10 and 11, the housing
A recess (50) having a substantially U-shaped cross section extending in the axial direction of the outer ring (7a) is formed on the inner peripheral surface of the portion of the tapered roller bearing (7) where the outer ring (7a) is fixed in (1). Has been done. The strain gauge (12) is bonded to the outer peripheral surface of the outer ring (7a) in the recess (50). Other configurations are the same as those of the embodiment shown in FIGS.

In FIGS. 10 and 11, the strain gauge (12) is bonded to any one of the side surface, bottom surface and end surface of the recess (50) instead of the outer peripheral surface of the outer ring (7a).
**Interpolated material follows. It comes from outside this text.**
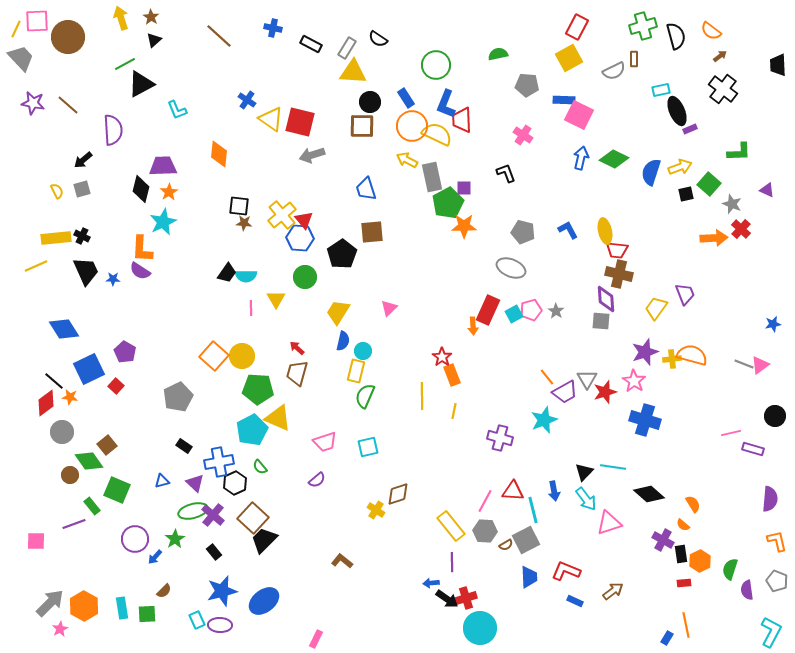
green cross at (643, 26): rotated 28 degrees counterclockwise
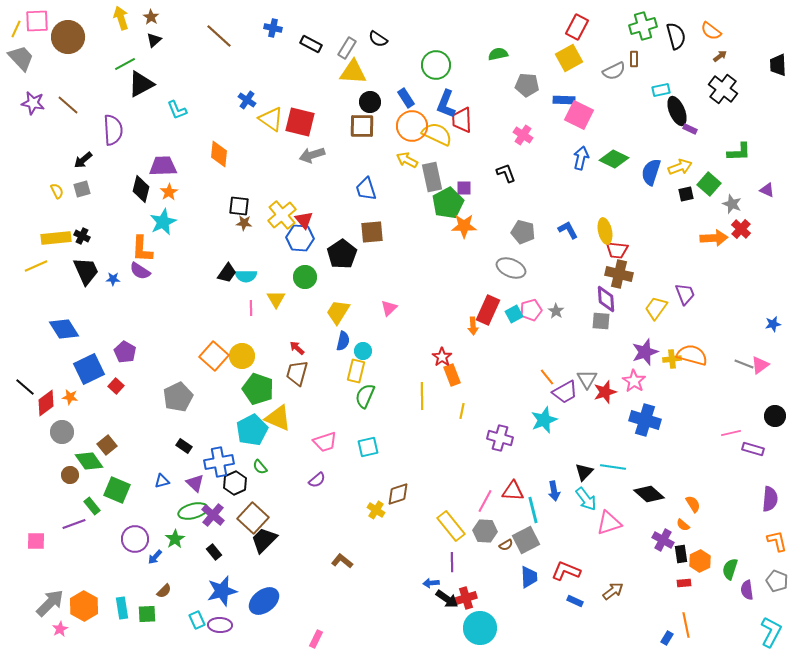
purple rectangle at (690, 129): rotated 48 degrees clockwise
black line at (54, 381): moved 29 px left, 6 px down
green pentagon at (258, 389): rotated 16 degrees clockwise
yellow line at (454, 411): moved 8 px right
May be.

[Brief description of drawings]

FIG. 1 is a horizontal cross-sectional view showing the configuration of a differential gear device in an FR automobile equipped with a torque detection device according to the present invention.
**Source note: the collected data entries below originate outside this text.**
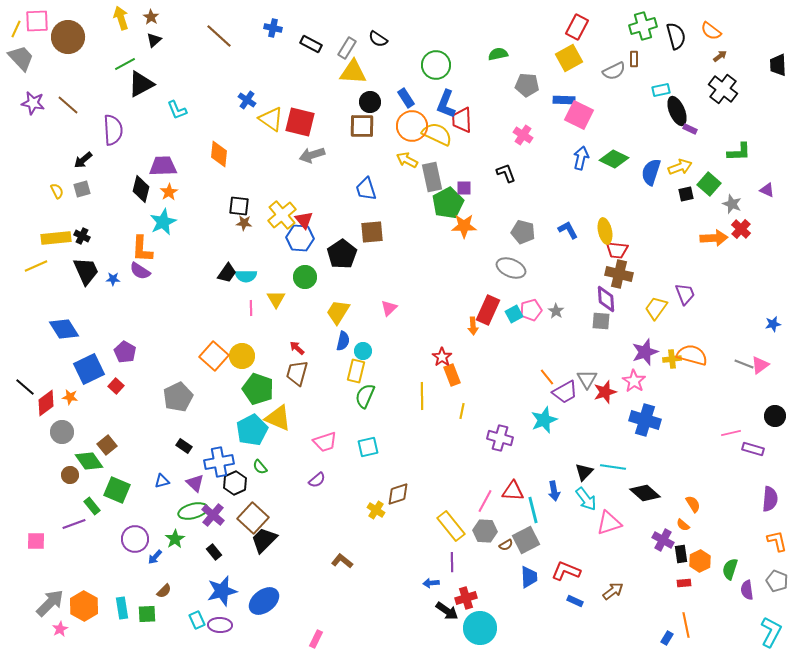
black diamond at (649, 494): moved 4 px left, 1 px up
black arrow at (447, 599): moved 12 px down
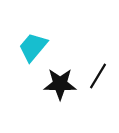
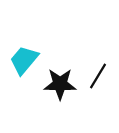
cyan trapezoid: moved 9 px left, 13 px down
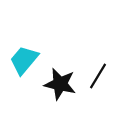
black star: rotated 12 degrees clockwise
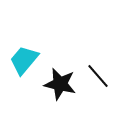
black line: rotated 72 degrees counterclockwise
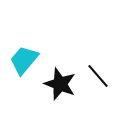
black star: rotated 8 degrees clockwise
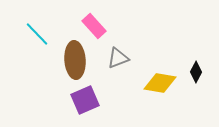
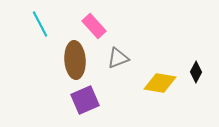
cyan line: moved 3 px right, 10 px up; rotated 16 degrees clockwise
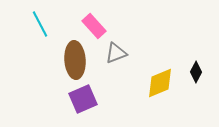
gray triangle: moved 2 px left, 5 px up
yellow diamond: rotated 32 degrees counterclockwise
purple square: moved 2 px left, 1 px up
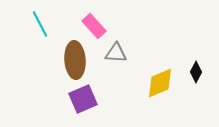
gray triangle: rotated 25 degrees clockwise
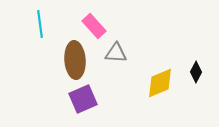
cyan line: rotated 20 degrees clockwise
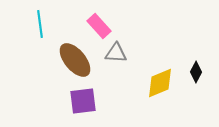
pink rectangle: moved 5 px right
brown ellipse: rotated 36 degrees counterclockwise
purple square: moved 2 px down; rotated 16 degrees clockwise
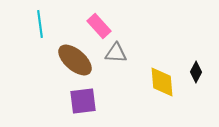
brown ellipse: rotated 9 degrees counterclockwise
yellow diamond: moved 2 px right, 1 px up; rotated 72 degrees counterclockwise
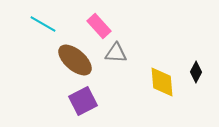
cyan line: moved 3 px right; rotated 52 degrees counterclockwise
purple square: rotated 20 degrees counterclockwise
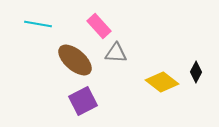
cyan line: moved 5 px left; rotated 20 degrees counterclockwise
yellow diamond: rotated 48 degrees counterclockwise
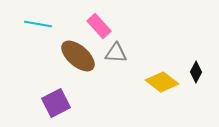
brown ellipse: moved 3 px right, 4 px up
purple square: moved 27 px left, 2 px down
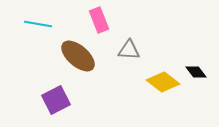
pink rectangle: moved 6 px up; rotated 20 degrees clockwise
gray triangle: moved 13 px right, 3 px up
black diamond: rotated 65 degrees counterclockwise
yellow diamond: moved 1 px right
purple square: moved 3 px up
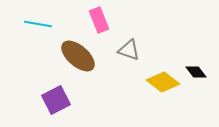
gray triangle: rotated 15 degrees clockwise
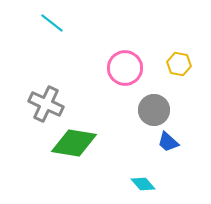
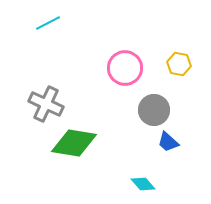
cyan line: moved 4 px left; rotated 65 degrees counterclockwise
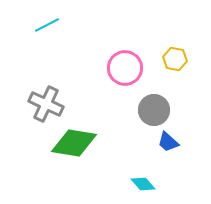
cyan line: moved 1 px left, 2 px down
yellow hexagon: moved 4 px left, 5 px up
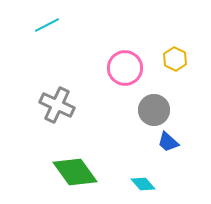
yellow hexagon: rotated 15 degrees clockwise
gray cross: moved 11 px right, 1 px down
green diamond: moved 1 px right, 29 px down; rotated 45 degrees clockwise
FIG. 2 is a partially enlarged view of FIG.

3 is a sectional view taken along line III-III in FIG.

FIG. 4 is a block diagram showing an electrical configuration of a torque detection device according to the present invention.

FIG. 5 is a diagram showing an output voltage of a strain gauge amplified by an amplifier.

FIG. 6 is a graph showing the relationship between the amplitude of the output voltage of the strain gauge and the bearing load.

FIG. 7 is a graph showing the relationship between the bearing load and the drive torque of the drive shaft.

FIG. 8 is a partially cutaway front view showing a configuration of a manual transaxle of an FF vehicle.

FIG. 9 is a partially cutaway front view showing a configuration of an automatic transaxle of an FF vehicle.

FIG. 10 is a sectional view corresponding to FIG. 2, showing another embodiment of the torque detection device according to the present invention.

11 is a sectional view taken along line XI-XI of FIG.

[Explanation of symbols]

(5) (27) (40): Drive shaft (6): Input shaft (7): Tapered roller bearing (7a): Outer ring (8) (9) (10): Tapered roller bearing (11) (50): Recess (12): Strain gauge (33): Counter shaft (35) (36): Tapered roller bearing (37): Cylindrical roller bearing (41) (42): Tapered roller bearing

Claims (4)

[Claims] 1. A device for detecting a torque of a drive shaft, which transmits a rotational force transmitted from an engine via a transmission and a differential gear to a wheel in a vehicle, the shaft being arranged between the transmission and the drive shaft. A strain gauge for torque detection is bonded near the fixed ring of the rolling bearing that rotatably supports, or the fixed ring of the fixed member to which the fixed ring is fixed, and based on the amplitude of the output signal of the strain gauge. , A drive shaft torque detection device adapted to detect the drive shaft torque. 2. The drive shaft according to claim 1, wherein the strain gauge is adhered to a fixed ring of the rolling bearing or a surface of the fixing member to which the fixed ring is fixed, the surface extending in a radial direction in the vicinity of the fixed ring. Torque detector. 3. The fixed ring of the rolling bearing is an outer ring,
3. The drive shaft according to claim 1, wherein a recess having a substantially U-shaped cross section extending in the axial direction of the outer ring is formed on the outer peripheral surface of the outer ring, and the strain gauge is bonded to one side surface of the recess. Torque detector. 4. The fixed ring of the first rolling bearing is an outer ring,
A recess having a substantially U-shaped cross section extending in the axial direction of the outer ring is formed on the inner peripheral surface of the portion of the fixing member where the outer ring is fixed, and the strain gauge is arranged in the recess. The drive shaft torque detecting device according to claim 1, wherein the torque detecting device is adhered to one of the side surfaces or the outer peripheral surface of the outer ring.